Return each record shown beneath, word for word.

►

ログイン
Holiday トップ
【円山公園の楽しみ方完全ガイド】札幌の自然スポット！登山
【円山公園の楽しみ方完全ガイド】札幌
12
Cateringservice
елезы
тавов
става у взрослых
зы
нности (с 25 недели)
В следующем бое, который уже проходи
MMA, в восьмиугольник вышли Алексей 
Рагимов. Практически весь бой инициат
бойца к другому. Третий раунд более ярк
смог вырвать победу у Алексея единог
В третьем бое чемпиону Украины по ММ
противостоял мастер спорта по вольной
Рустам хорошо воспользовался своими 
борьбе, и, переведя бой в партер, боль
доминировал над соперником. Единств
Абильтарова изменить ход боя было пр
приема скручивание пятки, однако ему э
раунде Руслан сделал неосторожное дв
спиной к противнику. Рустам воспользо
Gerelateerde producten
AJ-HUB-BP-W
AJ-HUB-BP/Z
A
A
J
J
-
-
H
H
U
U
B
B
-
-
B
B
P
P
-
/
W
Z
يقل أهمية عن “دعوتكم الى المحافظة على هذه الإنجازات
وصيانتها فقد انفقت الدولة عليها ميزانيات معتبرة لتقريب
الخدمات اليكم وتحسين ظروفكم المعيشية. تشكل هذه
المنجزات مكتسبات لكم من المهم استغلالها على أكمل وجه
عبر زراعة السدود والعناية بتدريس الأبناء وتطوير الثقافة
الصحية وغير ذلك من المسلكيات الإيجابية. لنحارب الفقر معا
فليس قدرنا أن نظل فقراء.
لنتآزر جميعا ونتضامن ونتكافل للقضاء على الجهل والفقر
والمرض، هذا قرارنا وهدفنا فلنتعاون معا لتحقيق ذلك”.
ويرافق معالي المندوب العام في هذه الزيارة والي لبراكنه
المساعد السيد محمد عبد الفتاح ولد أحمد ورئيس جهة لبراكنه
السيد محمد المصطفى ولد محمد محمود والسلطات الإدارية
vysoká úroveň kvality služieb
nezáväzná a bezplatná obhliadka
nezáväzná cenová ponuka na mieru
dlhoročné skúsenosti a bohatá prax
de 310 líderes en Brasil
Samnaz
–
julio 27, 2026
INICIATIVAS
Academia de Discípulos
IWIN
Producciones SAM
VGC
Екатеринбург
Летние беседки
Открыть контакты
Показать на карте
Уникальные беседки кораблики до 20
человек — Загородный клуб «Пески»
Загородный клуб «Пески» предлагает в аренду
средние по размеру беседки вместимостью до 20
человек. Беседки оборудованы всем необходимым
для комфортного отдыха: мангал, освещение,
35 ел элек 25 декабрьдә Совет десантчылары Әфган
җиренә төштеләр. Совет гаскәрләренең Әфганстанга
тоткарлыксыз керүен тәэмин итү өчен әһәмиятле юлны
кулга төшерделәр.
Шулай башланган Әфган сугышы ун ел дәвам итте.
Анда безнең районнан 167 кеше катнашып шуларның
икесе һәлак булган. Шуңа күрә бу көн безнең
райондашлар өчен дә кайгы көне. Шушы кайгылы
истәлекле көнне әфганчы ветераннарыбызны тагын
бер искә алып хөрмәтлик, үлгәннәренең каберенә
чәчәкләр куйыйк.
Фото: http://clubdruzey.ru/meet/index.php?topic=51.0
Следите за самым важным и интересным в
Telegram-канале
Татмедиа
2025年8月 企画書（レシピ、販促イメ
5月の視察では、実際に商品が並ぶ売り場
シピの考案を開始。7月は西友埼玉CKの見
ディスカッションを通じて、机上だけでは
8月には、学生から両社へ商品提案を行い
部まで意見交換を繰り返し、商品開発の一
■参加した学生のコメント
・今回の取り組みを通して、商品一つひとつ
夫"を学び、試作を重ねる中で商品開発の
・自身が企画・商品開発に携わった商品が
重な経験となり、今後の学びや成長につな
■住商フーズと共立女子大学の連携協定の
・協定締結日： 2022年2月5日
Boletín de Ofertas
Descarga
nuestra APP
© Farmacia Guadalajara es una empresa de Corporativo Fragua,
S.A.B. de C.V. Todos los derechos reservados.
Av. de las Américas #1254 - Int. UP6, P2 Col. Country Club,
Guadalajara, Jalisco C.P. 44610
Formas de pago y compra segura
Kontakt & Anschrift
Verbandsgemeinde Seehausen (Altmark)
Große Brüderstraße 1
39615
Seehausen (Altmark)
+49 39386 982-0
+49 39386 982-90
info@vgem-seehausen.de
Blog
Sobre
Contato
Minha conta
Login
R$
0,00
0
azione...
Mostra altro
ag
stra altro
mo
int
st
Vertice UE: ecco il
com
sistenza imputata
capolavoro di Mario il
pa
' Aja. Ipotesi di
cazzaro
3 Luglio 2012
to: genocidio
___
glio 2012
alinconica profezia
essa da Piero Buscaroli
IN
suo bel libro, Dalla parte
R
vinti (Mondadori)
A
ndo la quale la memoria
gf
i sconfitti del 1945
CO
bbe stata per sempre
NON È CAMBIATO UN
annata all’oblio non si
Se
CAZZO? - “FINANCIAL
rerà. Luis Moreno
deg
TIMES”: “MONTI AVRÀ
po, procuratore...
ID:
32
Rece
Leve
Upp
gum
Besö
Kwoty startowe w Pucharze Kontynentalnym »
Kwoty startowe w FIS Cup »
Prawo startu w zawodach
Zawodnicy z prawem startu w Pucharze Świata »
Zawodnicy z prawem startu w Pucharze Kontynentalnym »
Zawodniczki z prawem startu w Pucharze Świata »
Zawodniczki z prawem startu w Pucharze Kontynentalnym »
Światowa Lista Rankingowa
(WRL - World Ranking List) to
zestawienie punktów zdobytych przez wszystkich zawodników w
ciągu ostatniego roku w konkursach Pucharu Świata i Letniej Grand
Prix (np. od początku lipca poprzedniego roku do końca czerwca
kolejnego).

◄

SOLUTION TO THIS PROBLEM:
ログイン
Holiday トップ
【円山公園の楽しみ方完全ガイド】札幌の自然スポット！登山
【円山公園の楽しみ方完全ガイド】札幌
12
Cateringservice
елезы
тавов
става у взрослых
зы
нности (с 25 недели)
В следующем бое, который уже проходи
MMA, в восьмиугольник вышли Алексей 
Рагимов. Практически весь бой инициат
бойца к другому. Третий раунд более ярк
смог вырвать победу у Алексея единог
В третьем бое чемпиону Украины по ММ
противостоял мастер спорта по вольной
Рустам хорошо воспользовался своими 
борьбе, и, переведя бой в партер, боль
доминировал над соперником. Единств
Абильтарова изменить ход боя было пр
приема скручивание пятки, однако ему э
раунде Руслан сделал неосторожное дв
спиной к противнику. Рустам воспользо
Gerelateerde producten
AJ-HUB-BP-W
AJ-HUB-BP/Z
A
A
J
J
-
-
H
H
U
U
B
B
-
-
B
B
P
P
-
/
W
Z
يقل أهمية عن “دعوتكم الى المحافظة على هذه الإنجازات
وصيانتها فقد انفقت الدولة عليها ميزانيات معتبرة لتقريب
الخدمات اليكم وتحسين ظروفكم المعيشية. تشكل هذه
المنجزات مكتسبات لكم من المهم استغلالها على أكمل وجه
عبر زراعة السدود والعناية بتدريس الأبناء وتطوير الثقافة
الصحية وغير ذلك من المسلكيات الإيجابية. لنحارب الفقر معا
فليس قدرنا أن نظل فقراء.
لنتآزر جميعا ونتضامن ونتكافل للقضاء على الجهل والفقر
والمرض، هذا قرارنا وهدفنا فلنتعاون معا لتحقيق ذلك”.
ويرافق معالي المندوب العام في هذه الزيارة والي لبراكنه
المساعد السيد محمد عبد الفتاح ولد أحمد ورئيس جهة لبراكنه
السيد محمد المصطفى ولد محمد محمود والسلطات الإدارية
vysoká úroveň kvality služieb
nezáväzná a bezplatná obhliadka
nezáväzná cenová ponuka na mieru
dlhoročné skúsenosti a bohatá prax
de 310 líderes en Brasil
Samnaz
–
julio 27, 2026
INICIATIVAS
Academia de Discípulos
IWIN
Producciones SAM
VGC
Екатеринбург
Летние беседки
Открыть контакты
Показать на карте
Уникальные беседки кораблики до 20
человек — Загородный клуб «Пески»
Загородный клуб «Пески» предлагает в аренду
средние по размеру беседки вместимостью до 20
человек. Беседки оборудованы всем необходимым
для комфортного отдыха: мангал, освещение,
35 ел элек 25 декабрьдә Совет десантчылары Әфган
җиренә төштеләр. Совет гаскәрләренең Әфганстанга
тоткарлыксыз керүен тәэмин итү өчен әһәмиятле юлны
кулга төшерделәр.
Шулай башланган Әфган сугышы ун ел дәвам итте.
Анда безнең районнан 167 кеше катнашып шуларның
икесе һәлак булган. Шуңа күрә бу көн безнең
райондашлар өчен дә кайгы көне. Шушы кайгылы
истәлекле көнне әфганчы ветераннарыбызны тагын
бер искә алып хөрмәтлик, үлгәннәренең каберенә
чәчәкләр куйыйк.
Фото: http://clubdruzey.ru/meet/index.php?topic=51.0
Следите за самым важным и интересным в
Telegram-канале
Татмедиа
2025年8月 企画書（レシピ、販促イメ
5月の視察では、実際に商品が並ぶ売り場
シピの考案を開始。7月は西友埼玉CKの見
ディスカッションを通じて、机上だけでは
8月には、学生から両社へ商品提案を行い
部まで意見交換を繰り返し、商品開発の一
■参加した学生のコメント
・今回の取り組みを通して、商品一つひとつ
夫"を学び、試作を重ねる中で商品開発の
・自身が企画・商品開発に携わった商品が
重な経験となり、今後の学びや成長につな
■住商フーズと共立女子大学の連携協定の
・協定締結日： 2022年2月5日
Boletín de Ofertas
Descarga
nuestra APP
© Farmacia Guadalajara es una empresa de Corporativo Fragua,
S.A.B. de C.V. Todos los derechos reservados.
Av. de las Américas #1254 - Int. UP6, P2 Col. Country Club,
Guadalajara, Jalisco C.P. 44610
Formas de pago y compra segura
Kontakt & Anschrift
Verbandsgemeinde Seehausen (Altmark)
Große Brüderstraße 1
39615
Seehausen (Altmark)
+49 39386 982-0
+49 39386 982-90
info@vgem-seehausen.de
Blog
Sobre
Contato
Minha conta
Login
R$
0,00
0
azione...
Mostra altro
ag
stra altro
mo
int
st
Vertice UE: ecco il
com
sistenza imputata
capolavoro di Mario il
pa
' Aja. Ipotesi di
cazzaro
3 Luglio 2012
to: genocidio
___
glio 2012
alinconica profezia
essa da Piero Buscaroli
IN
suo bel libro, Dalla parte
R
vinti (Mondadori)
A
ndo la quale la memoria
gf
i sconfitti del 1945
CO
bbe stata per sempre
NON È CAMBIATO UN
annata all’oblio non si
Se
CAZZO? - “FINANCIAL
rerà. Luis Moreno
deg
TIMES”: “MONTI AVRÀ
po, procuratore...
ID:
32
Rece
Leve
Upp
gum
Besö
Kwoty startowe w Pucharze Kontynentalnym »
Kwoty startowe w FIS Cup »
Prawo startu w zawodach
Zawodnicy z prawem startu w Pucharze Świata »
Zawodnicy z prawem startu w Pucharze Kontynentalnym »
Zawodniczki z prawem startu w Pucharze Świata »
Zawodniczki z prawem startu w Pucharze Kontynentalnym »
Światowa Lista Rankingowa
(WRL - World Ranking List) to
zestawienie punktów zdobytych przez wszystkich zawodników w
ciągu ostatniego roku w konkursach Pucharu Świata i Letniej Grand
Prix (np. od początku lipca poprzedniego roku do końca czerwca
kolejnego).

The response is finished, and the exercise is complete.